Ability grouping—arranging students in a classroom into smaller learning groups based on their aptitude in a given subject—is a common practice among teachers as early as kindergarten. It also tends to set a precedent for continued ability grouping in the later elementary grades and for tracking in middle and high school—a more determinative strategy that can affect a student’s future trajectory. Thus, it’s important to determine whether and how a child is placed in a particular kindergarten group. A recent study from University of Texas researchers Paul von Hippel and Ana Cañedo asks to what extent kindergarten ability group placement is predicted by children’s reading and math skills and the degree to which it may be biased by other factors, such as socioeconomic status (SES), race or ethnicity, and gender.
Data are gleaned from Early Childhood Longitudinal Study (ECLS) 2011 data, which was initiated in fall 2010 with a nationally representative sample of roughly 15,000 kindergarteners. Their teachers were asked whether they used ability groups in their classrooms and, if so, how many and which of the sampled children were in which groups. They were also asked about the kids’ behaviors in class, such as whether they had self-control or tended to argue or be impulsive. The researchers predicted ability group placement using a regression model with classroom fixed effects, which is important because teachers form ability groups by comparing kids in the same classroom. Since they had data for both the spring and fall of kindergarten, von Hippel and Cañedo predicted both initial group placement in the fall and examined changes in placement between fall and spring.
Their models predicted about half of the variance in placement, and by far the strongest predictor was standardized test scores, sourced from adaptive reading and math assessments taken in both fall and spring of the kindergarten year. The next strongest predictors were socioeconomic status, female gender, and Asian ethnicity, each of which predicted a 2- to 4-percentile boost in reading or math group placement. Specifically, Asian children were placed 4.2 percentile points higher than their scores alone would predict, while those from more advantaged backgrounds placed 2.5 percentile points higher. While those effects are fairly small, they are nontrivial, especially if the predictors are combined. For instance, an Asian female with high socioeconomic status would be placed 10–13 percentile points higher than her scores alone would predict.
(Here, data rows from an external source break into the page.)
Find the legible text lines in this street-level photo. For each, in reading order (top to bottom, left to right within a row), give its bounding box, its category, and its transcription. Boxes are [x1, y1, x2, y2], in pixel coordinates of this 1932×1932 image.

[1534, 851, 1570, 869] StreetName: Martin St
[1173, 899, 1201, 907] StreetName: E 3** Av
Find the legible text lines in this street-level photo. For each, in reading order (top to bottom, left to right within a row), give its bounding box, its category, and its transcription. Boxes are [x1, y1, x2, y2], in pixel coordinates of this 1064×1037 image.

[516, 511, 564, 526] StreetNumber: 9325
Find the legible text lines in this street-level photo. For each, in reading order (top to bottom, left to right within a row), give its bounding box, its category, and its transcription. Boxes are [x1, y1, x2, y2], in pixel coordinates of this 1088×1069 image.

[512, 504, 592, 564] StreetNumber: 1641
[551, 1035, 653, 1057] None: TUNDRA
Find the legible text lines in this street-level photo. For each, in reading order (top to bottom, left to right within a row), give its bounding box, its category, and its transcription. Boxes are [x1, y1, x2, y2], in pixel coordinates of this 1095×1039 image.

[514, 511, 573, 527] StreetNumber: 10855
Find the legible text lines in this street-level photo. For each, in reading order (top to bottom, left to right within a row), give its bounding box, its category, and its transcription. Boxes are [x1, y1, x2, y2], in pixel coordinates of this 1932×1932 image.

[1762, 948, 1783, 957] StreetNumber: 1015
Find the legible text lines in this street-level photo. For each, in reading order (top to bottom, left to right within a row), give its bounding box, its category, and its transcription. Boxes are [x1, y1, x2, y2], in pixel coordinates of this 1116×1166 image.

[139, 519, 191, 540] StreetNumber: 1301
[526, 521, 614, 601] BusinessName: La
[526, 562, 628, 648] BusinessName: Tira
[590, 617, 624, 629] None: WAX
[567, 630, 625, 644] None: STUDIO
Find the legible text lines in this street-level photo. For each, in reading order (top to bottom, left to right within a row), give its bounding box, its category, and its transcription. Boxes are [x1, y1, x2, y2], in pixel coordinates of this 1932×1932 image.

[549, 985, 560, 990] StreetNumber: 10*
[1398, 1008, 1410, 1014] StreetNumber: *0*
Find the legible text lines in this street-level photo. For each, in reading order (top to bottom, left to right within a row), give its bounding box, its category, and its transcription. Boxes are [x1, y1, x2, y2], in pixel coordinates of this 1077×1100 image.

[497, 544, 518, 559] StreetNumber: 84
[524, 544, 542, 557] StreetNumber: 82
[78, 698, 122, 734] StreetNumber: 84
Whether a bias of that magnitude would bump students into a higher group depends on how many groups the teacher uses.
On average, Black and Hispanic children were not placed in lower groups compared to White children with similar test scores and the same socioeconomic status. Because they tended to have lower scores and lower SES, they were indeed placed in lower ability groups on average; but net of both those things, their race did not predict placement. They also found that around one-third of students changed groups between fall and spring. In reading, test score gains most predicted an upward move in placement, but net of those gains, SES was more informative than race or gender.
In looking at potential mechanisms, teacher reports on student behaviors helped to explain girls’ higher placements but not those of Asian-Americans or advantaged students. A second, related paper from the same authors looked into whether parental involvement—such as parents attending teacher conferences or communicating with teachers outside of conferences—helped to explain placement, and found that it did not.
The question of whether ability grouping is beneficial is not addressed in either study, but prior studies show mixed results, with some showing that it helps all students and others that it helps only the high achievers.
It is reassuring to see that Black and Hispanic children were not placed in lower kindergarten groups due to their race in this analysis, but what happens beyond kindergarten matters just as much. Other research shows that even when Black, Hispanic, and economically-disadvantaged children start kindergarten with the same skills—as seen here—they are still less likely to become proficient readers in future years than their White and wealthier peers. We must do more to make sure that all children finish the race together.
SOURCES: Paul T. von Hippel and Ana P. Cañedo, “Is Kindergarten Ability Group Placement Biased? New Data, New Methods, New Answers,” American Educational Research Journal (2021); Ana P. Cañedo and Paul T. von Hippel, “Bias in Kindergarten ability group placement: Does parental lobbying make it worse? Do formal assessments make it better?” retrieved from Annenberg Institute at Brown University (May 2022).